Our study is limited to the impact of a pharmacist on patients’ adherence to their specialty medications. In our embedded pharmacist model, most of our pharmacists work alongside the prescribers in their clinic and are often used by the prescriber to address medication-related issues. Despite this, we acknowledge that the prescriber plays an important role in identifying and addressing medication nonadherence. Our study does not address the role of the prescriber in our methods and cannot account for the impact of nonpharmacist providers on medication adherence.

3.3 Anticipated Learnings

Upon completion, this trial will answer the question of whether providing a complex, patient-tailored adherence intervention increases adherence to specialty medications. Additional questions that this study will inform include the following: How often are specialty patients misidentified as nonadherent when utilizing pharmacy claims alone? What are the reasons patients may be misidentified as nonadherent based on pharmacy claims? What are the reasons for true nonadherence in a variety of specialty disease states?
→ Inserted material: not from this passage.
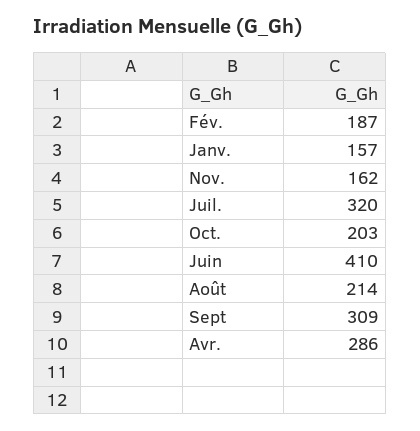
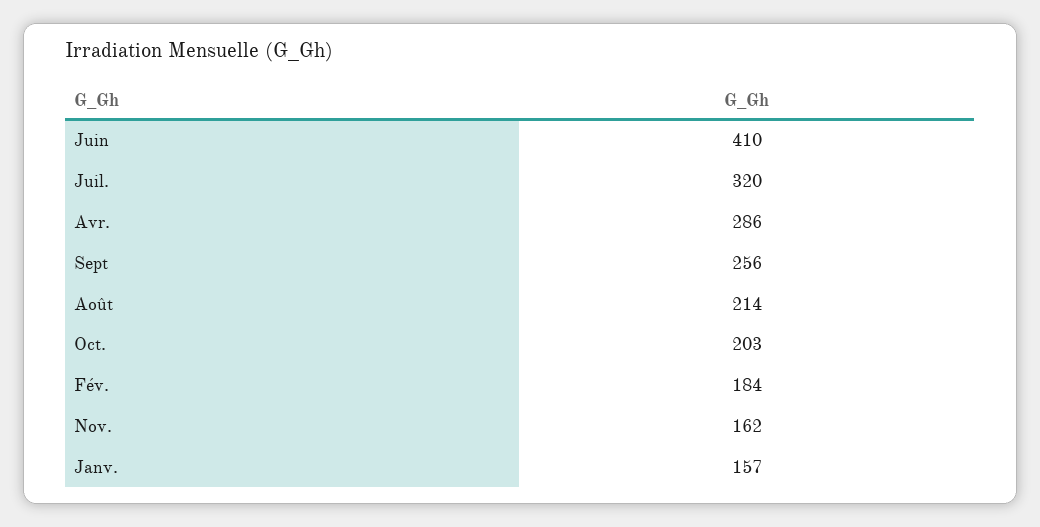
Fév.: 187 -> 184
Sept: 309 -> 256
Given the growing evidence that reasons for nonadherence are multifactorial, this trial will evaluate the effectiveness of adherence interventions tailored to patient-specific reasons for nonadherence [3, 23, 26]. If the intervention is effective, specialty pharmacies may consider providing a focused adherence service similar to that which we describe. The descriptive analysis of rate of and reasons for misidentified nonadherence will inform a more accurate understanding of the shortcomings of calculating adherence based on pharmacy claims alone.